Battling cheats in Call of Duty must be a thankless task, akin to an infinite game of Whac-A-Mole. But Team Ricochet — Activision’s in-house anti-cheat team for CoD games — seems determined to have some fun with it. The developers, who were last in the headlines for making cheaters hallucinate imaginary players, have unveiled their latest anti-cheat measure for Warzone battle royale, released in tandem with Modern Warfare 3: They call it Splat.
Put simply, if you cheat in Warzone and are detected, Ricochet’s tech might “randomly, and for fun” disable your parachute as you deploy, so you meet an ignominious, high-velocity end before you even get to participate in the match.
But what if a cheat is detected some way into a match, after safely reaching the ground? “Well, Splat can also adjust player velocity, which transforms a bunny hop into a 10,000-foot drop, taking them out instantly,” explained Team Ricochet. As a plus, this must be very funny for everyone else in the match to witness.
Team Ricochet reassured legitimate players that there is no way Splat can trigger for a player that hasn’t been verified to be cheating, even if they’ve been reported by other players.

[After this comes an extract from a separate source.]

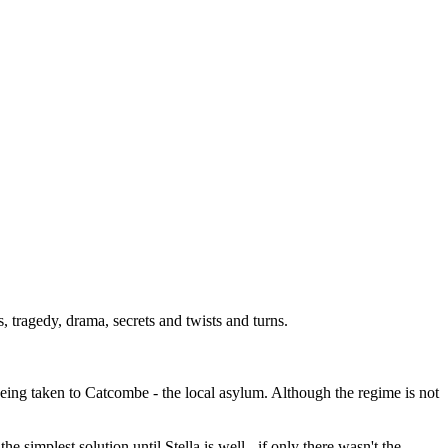
tragedy, drama, secrets and twists and turns.
being taken to Catcombe - the local asylum. Although the regime is not
e simplest solution until Stella is well - if only there wasn't the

Splat isn’t actually the most effective way to deal with a cheater, Team Ricochet confessed. Many of the techniques the team uses, called mitigations — like the hallucinations of imaginary players, which distract cheaters and draw them away from the action — are designed to be undetectable to the cheater while keeping them in the game so Team Ricochet can gather data on them.
But Splat doesn’t do that. It effectively just kicks verified cheaters from the game in a way that publicly humiliates them in a slapstick fashion, for no reason other than poetic justice. That’s fair enough. It’s important to take pleasure in your work where you can.